Я повернулся к Анне.
— А пан Грошек случайно не цыганский барон?
— Скорее, наш, цирковой. Без его баронства и покровительства мы были бы серыми и невзрачными, и нас бы закидали тухлыми помидорами. Я надеюсь, этого не случилось с Акселем, пока мы тут ходим.
Спускавшийся следом пан услышал и улыбнулся в усы.
— Многие думают, что перед каждым праздником у меня одевается весь город. Если бы это было так — вам бы досталась только моя ночнушка.
Между вешалками у дальней стенки чернели кровати, а рядом с ними примостился обогреватель, напомнивший почему-то Джагитова удава. Веяло, несмотря на обилие одежды, приятной свежей прохладой, так что, если закрыть глаза, можно представить, что находишься не в городской канализации, а высоко над землёй, возле горного озера.
— Зелёный чай? К сожалению, ничего кроме чая я предложить не могу. Мы с Соней здесь довольно аскетично живём.
Не дожидаясь ответа, Волшебник поставил чайник на огонь.
— Значит, вы снова пришли взрывать город своим якобы искусством, и отвлекать порядочных граждан вроде меня от работы, — сурово сказал он.
От неожиданности Анна засмеялась.
— Вы прекрасно знаете, что тут и кроме нас полно соблазнов. Вы видели этих живых статуй? На них можно пялиться бесконечно!

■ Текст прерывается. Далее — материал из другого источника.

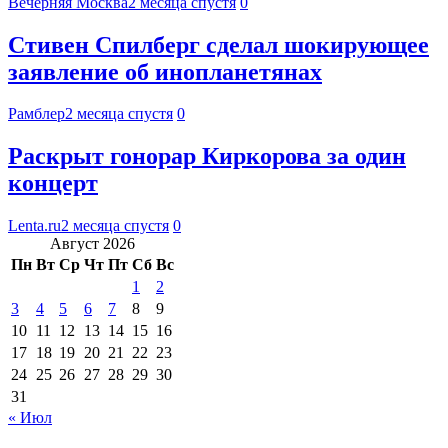
Вечерняя Москва
2 месяца спустя
0
Стивен Спилберг сделал шокирующее
заявление об инопланетянах
Рамблер
2 месяца спустя
0
Раскрыт гонорар Киркорова за один
концерт
Lenta.ru
2 месяца спустя
0
Август 2026
Пн
Вт
Ср
Чт
Пт
Сб
Вс
1
2
3
4
5
6
7
8
9
10
11
12
13
14
15
16
17
18
19
20
21
22
23
24
25
26
27
28
29
30
31
« Июл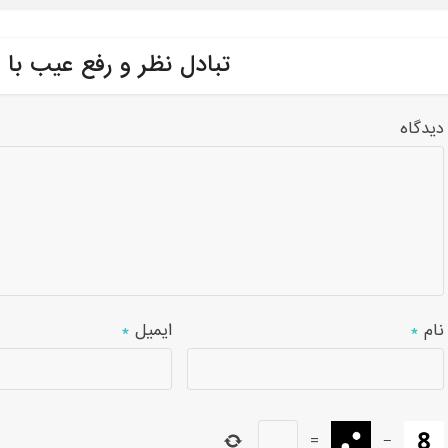
تبادل نظر و رفع عیب با 
دیدگاه
نام
*
ایمیل
*
=
−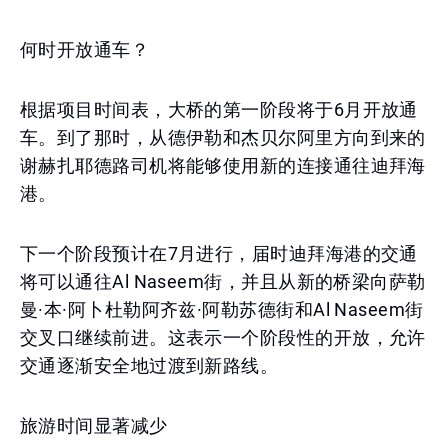
何时开放通车？
根据项目时间表，大桥的第一阶段将于6月开放通
车。到了那时，从德伊勒和杰贝尔阿里方向到来的
谢赫扎耶德路司机将能够使用新的连接通往迪拜海
港。
下一个阶段预计在7月进行，届时迪拜海港的交通
将可以通往Al Naseem街，并且从新的桥梁向萨勒
曼·本·阿卜杜勒阿齐兹·阿勒苏德街和Al Naseem街
交叉口继续前进。这表示一个阶段性的开放，允许
交通逐渐安全地过渡到新路线。
旅游时间显著减少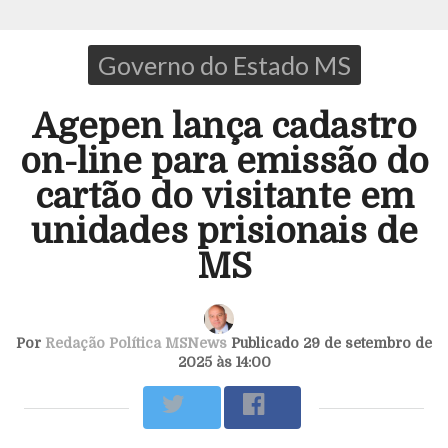
Governo do Estado MS
Agepen lança cadastro
on-line para emissão do
cartão do visitante em
unidades prisionais de
MS
Por
Redação Política MSNews
Publicado 29 de setembro de
2025 às 14:00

— А ты, молодой человек, — внезапно обратился пан Грошек ко мне, — неужели и правда предпочёл такую вот кочевую жизнь учёбе и сытой красивой жизни? — он подёргал себя за бородку. — Возможной.

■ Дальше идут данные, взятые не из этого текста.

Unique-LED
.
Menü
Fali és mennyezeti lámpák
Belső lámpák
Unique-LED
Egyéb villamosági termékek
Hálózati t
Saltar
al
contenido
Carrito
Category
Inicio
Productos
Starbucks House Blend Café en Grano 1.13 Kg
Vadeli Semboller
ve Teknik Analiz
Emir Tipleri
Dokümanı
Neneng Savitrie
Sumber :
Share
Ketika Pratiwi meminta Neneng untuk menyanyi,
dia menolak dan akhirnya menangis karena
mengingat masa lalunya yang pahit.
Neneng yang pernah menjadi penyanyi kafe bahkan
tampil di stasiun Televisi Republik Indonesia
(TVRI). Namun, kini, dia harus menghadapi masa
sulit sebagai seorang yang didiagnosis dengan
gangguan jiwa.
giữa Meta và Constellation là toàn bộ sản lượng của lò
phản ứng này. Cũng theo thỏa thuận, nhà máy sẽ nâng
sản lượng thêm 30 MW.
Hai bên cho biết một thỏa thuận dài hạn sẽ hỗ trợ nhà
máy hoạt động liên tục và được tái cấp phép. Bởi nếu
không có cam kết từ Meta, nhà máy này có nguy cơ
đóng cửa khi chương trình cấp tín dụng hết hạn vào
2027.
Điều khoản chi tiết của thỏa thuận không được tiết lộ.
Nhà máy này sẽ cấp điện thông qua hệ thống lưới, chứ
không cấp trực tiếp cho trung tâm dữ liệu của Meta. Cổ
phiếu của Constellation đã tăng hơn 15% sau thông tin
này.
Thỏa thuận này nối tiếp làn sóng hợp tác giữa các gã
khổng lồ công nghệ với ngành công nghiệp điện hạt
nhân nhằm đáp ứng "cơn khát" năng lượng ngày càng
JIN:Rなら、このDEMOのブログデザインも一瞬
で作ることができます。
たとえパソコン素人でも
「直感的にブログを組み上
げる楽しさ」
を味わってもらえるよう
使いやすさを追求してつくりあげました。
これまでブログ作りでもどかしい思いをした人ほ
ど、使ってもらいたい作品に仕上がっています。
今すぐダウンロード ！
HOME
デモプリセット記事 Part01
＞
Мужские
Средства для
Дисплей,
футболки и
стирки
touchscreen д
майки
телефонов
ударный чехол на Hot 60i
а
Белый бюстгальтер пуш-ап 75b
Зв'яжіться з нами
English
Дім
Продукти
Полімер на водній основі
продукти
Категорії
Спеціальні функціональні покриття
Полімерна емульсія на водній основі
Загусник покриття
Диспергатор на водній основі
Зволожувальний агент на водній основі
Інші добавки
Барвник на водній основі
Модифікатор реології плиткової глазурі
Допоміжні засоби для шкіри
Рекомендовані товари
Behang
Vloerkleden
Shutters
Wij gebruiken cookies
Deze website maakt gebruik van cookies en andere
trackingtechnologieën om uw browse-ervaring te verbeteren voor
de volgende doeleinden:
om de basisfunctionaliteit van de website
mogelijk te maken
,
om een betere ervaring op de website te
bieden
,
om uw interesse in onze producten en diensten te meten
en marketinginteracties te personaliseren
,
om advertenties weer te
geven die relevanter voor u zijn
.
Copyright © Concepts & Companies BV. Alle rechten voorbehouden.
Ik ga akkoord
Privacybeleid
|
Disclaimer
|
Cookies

— Я из Пинзова. Из приюта. Наши ребята, которые уже взрослые, работают на песчаном карьере или учатся на водителей или почтальонов. Я бы не стал профессором, как вы. И путешественником бы не стал. Кроме того, мне там жутко надоело.
Я внезапно почувствовал, что мой голос звенит как натянутая струна. А вдруг он захочет вернуть меня обратно? У профессора истории наверняка есть какие-нибудь связи, например, в полиции. Я ведь убежал незаконно.
— Как складно говоришь, — удивился Волшебник и приблизил свое лицо к моему. — Может быть, тебя похитили?
Я так растерялся, что уставился на него с открытым ртом. Анна давилась хохотом и издавала невнятные звуки в кулачок.
— Нет, я это сам… мы… ну, с моей собакой хотели повидать другие города. А тут бродячие артисты, они как раз ехали на фестиваль… и тигр с ними… я научусь жонглировать и тоже буду выступать… Да не похищал меня никто!
— Я понял! — замахал руками Волшебник. — Ты напомнил мне моих студентов на лекции. Они так же мямлят, когда их спрашиваешь, чем закончился третий крестовый поход. Избавь меня от этих мрачных воспоминаний, хорошо? Я уже понял, что тебя никто не похищал. Налей-ка лучше нам чаю, чайник как раз закипел.
От чая, разлитого по чашкам, тоже пахло прохладой и спокойствием, хотя чашка исходила горячим паром, и я с удовольствием опустил в неё нос. Анна и пан Грошек негромко разговаривали, прихлебывая чай. Перемыли косточки Акселю и Джагиту, и углубились в воспоминания, из которых я заключил, что цирк приезжал в Краков раз двадцать как минимум.
Слушая пана Грошека, я разглядывал потолок. Оттуда шёл ровный неясный гул, обрывки звуков с поверхности, на нем змеились и блестели водяными каплями трубы.
Я быстро ополовинил чашку, осмелел (прямо сейчас меня в полицию сдавать никто не собирается) и принялся разгуливать между рядами одежды, рассматривая причудливые маски, страшные или смешные, чувствуя кончиками пальцев колючую шерсть, сухой лён и нежный, скользящий между пальцами, шёлк. И когда в разговоре наметилась пауза, спросил:
— Где вы всё это берёте?
— Покупаю. Вымениваю на рынке на какую-нибудь безделушку. Или, если есть кусок ткани и интересная идея в голове, шью сам. Иногда приходится работать с кожей или деревом, или даже с бумагой — маску сотворить не так-то просто.
— Он мастер, — вставила Анна.
Волшебник пожевал губами.
— Итак, чем вы собрались потрясать публику в этот раз?
И не дожидаясь ответа, двинулся к вешалкам.